The data START
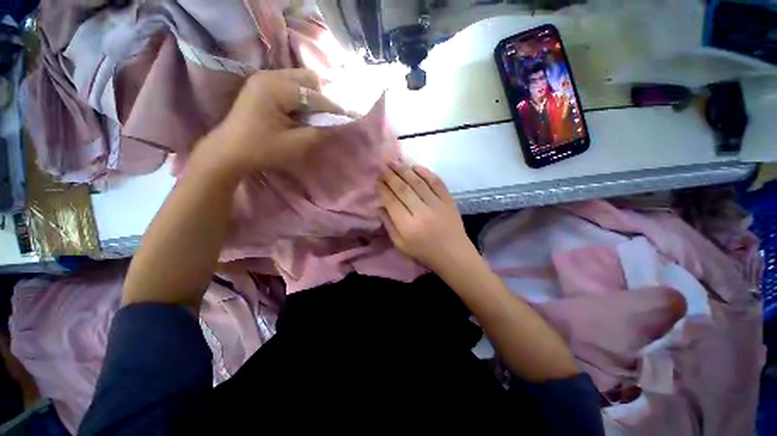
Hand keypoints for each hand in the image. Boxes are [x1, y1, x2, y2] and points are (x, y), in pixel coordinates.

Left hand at [196, 69, 345, 174]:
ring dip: (312, 97)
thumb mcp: (296, 144)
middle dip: (322, 97)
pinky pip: (290, 85)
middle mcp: (270, 75)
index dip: (333, 108)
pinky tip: (300, 112)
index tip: (347, 118)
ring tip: (313, 116)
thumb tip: (337, 122)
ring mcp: (264, 78)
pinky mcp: (262, 85)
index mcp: (276, 88)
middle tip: (326, 117)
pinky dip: (301, 97)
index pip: (314, 95)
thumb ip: (320, 131)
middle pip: (308, 78)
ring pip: (300, 80)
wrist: (229, 151)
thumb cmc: (263, 149)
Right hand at [378, 163, 475, 270]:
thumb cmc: (424, 252)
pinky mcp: (449, 200)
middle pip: (403, 189)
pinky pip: (436, 183)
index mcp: (408, 226)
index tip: (376, 179)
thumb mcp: (400, 244)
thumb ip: (389, 225)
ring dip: (405, 170)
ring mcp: (437, 204)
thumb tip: (380, 206)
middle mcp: (421, 212)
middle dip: (390, 175)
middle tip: (382, 164)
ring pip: (418, 183)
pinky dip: (426, 173)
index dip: (382, 189)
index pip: (391, 202)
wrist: (453, 254)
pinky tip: (416, 166)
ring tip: (394, 161)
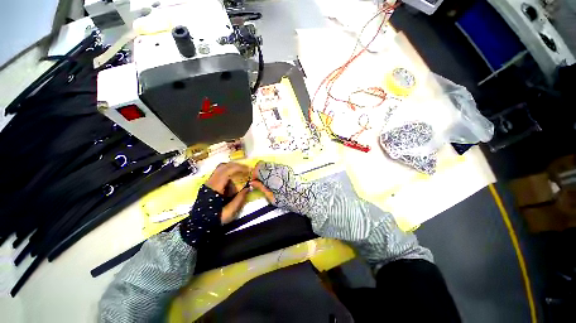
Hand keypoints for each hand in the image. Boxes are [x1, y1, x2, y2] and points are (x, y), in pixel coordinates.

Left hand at [205, 162, 250, 223]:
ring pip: (220, 169)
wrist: (199, 225)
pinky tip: (234, 181)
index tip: (249, 170)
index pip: (227, 171)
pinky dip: (228, 174)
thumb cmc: (215, 219)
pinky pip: (219, 174)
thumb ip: (240, 198)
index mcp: (215, 188)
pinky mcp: (209, 185)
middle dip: (236, 166)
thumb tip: (248, 187)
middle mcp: (210, 182)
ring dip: (232, 169)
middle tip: (247, 169)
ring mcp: (208, 183)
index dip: (239, 168)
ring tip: (241, 173)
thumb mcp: (230, 211)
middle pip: (223, 166)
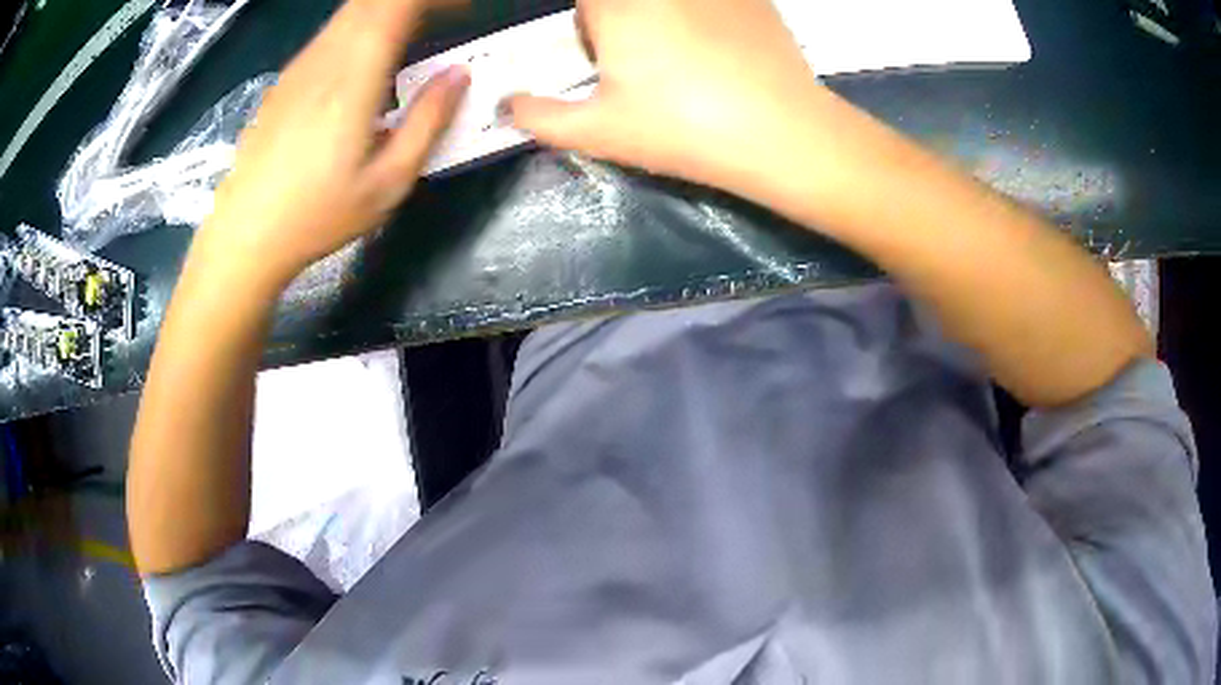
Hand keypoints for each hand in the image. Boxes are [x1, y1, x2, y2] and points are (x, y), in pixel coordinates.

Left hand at [194, 0, 469, 291]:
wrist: (244, 237)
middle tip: (450, 17)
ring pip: (350, 13)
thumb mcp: (388, 182)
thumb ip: (428, 121)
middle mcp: (324, 59)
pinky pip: (331, 34)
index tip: (464, 8)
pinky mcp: (285, 81)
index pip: (397, 3)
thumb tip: (459, 74)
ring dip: (390, 11)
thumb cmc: (317, 217)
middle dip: (417, 2)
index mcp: (353, 77)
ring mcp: (299, 67)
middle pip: (373, 0)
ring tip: (420, 32)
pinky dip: (363, 28)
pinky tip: (372, 59)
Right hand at [507, 0, 823, 196]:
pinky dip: (707, 17)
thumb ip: (540, 117)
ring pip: (671, 4)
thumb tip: (505, 106)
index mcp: (616, 5)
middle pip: (625, 3)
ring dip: (664, 20)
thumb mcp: (599, 131)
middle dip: (622, 23)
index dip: (591, 27)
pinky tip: (724, 51)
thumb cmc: (682, 129)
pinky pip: (713, 3)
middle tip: (644, 62)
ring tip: (686, 59)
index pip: (585, 3)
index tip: (605, 56)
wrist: (782, 133)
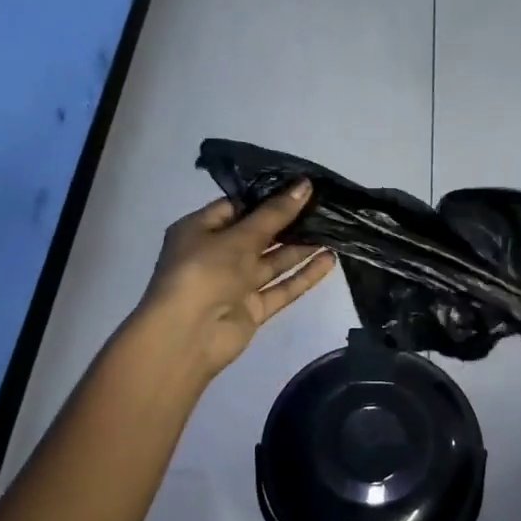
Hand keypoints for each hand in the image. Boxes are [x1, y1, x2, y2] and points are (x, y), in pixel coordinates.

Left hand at [137, 181, 336, 383]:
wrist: (186, 335)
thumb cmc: (204, 271)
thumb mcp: (239, 236)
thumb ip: (275, 214)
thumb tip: (305, 185)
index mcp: (199, 230)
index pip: (236, 207)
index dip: (267, 197)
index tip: (300, 187)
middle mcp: (216, 255)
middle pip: (258, 234)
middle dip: (289, 222)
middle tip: (324, 205)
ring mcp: (235, 284)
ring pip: (272, 262)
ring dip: (300, 248)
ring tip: (334, 229)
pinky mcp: (251, 309)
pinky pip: (280, 288)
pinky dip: (303, 276)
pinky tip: (330, 260)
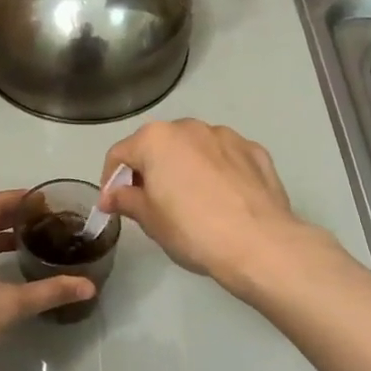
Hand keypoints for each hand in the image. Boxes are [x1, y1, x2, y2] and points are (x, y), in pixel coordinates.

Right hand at [101, 120, 325, 291]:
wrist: (259, 242)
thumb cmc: (192, 230)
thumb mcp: (150, 220)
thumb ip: (126, 200)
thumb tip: (112, 196)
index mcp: (156, 139)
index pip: (120, 154)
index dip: (111, 181)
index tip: (114, 206)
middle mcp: (190, 127)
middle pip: (158, 145)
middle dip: (150, 170)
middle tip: (151, 204)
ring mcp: (227, 136)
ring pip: (195, 148)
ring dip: (186, 167)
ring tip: (191, 202)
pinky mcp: (255, 151)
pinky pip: (226, 158)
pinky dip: (218, 172)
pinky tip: (223, 200)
The data END
Above are the entries. Output exactly the lines beginning with the line that has "middle dip: (322, 97)" and ending with the line that has "ring dip: (405, 170)".

*Reply to the task:*
middle dip: (322, 97)
pinky pip: (290, 85)
middle mcp: (270, 75)
index dip: (333, 108)
pinky tip: (300, 112)
index tip: (347, 118)
ring tip: (313, 116)
thumb tip: (337, 122)
ring mcp: (264, 78)
pinky mcp: (262, 85)
index mcp: (276, 88)
middle tip: (326, 117)
pinky dip: (301, 97)
index pip: (314, 95)
thumb ip: (320, 131)
middle pip: (308, 78)
ring pip: (300, 80)
wrist: (229, 151)
thumb cmc: (263, 149)
Right hand at [378, 163, 475, 270]:
thumb cmc: (424, 252)
pinky mcp: (449, 200)
middle pip: (403, 189)
pinky pip: (436, 183)
index mcp: (408, 226)
index tip: (376, 179)
thumb mcp: (400, 244)
thumb ip: (389, 225)
ring dip: (405, 170)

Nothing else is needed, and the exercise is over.